### Instructions for the task:
Switch every "Replies" to "Responses" in the text read from the rows below and leave everything else unchanged. Give only that text, without the pictures.

### Stored data entries:
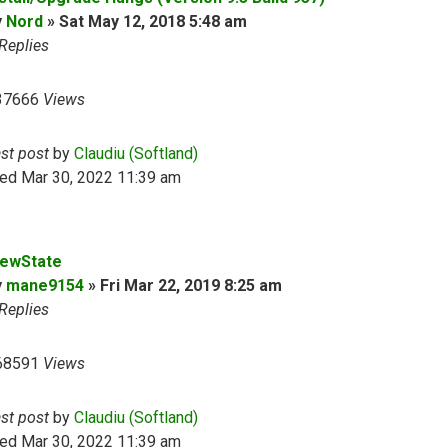
y
Nord
»
Sat May 12, 2018 5:48 am
Replies
37666
Views
ast post
by
Claudiu (Softland)
ed Mar 30, 2022 11:39 am
iewState
y
mane9154
»
Fri Mar 22, 2019 8:25 am
Replies
68591
Views
ast post
by
Claudiu (Softland)
ed Mar 30, 2022 11:39 am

### Exercise response:
y
Nord
»
Sat May 12, 2018 5:48 am
Responses
37666
Views
ast post
by
Claudiu (Softland)
ed Mar 30, 2022 11:39 am
iewState
y
mane9154
»
Fri Mar 22, 2019 8:25 am
Responses
68591
Views
ast post
by
Claudiu (Softland)
ed Mar 30, 2022 11:39 am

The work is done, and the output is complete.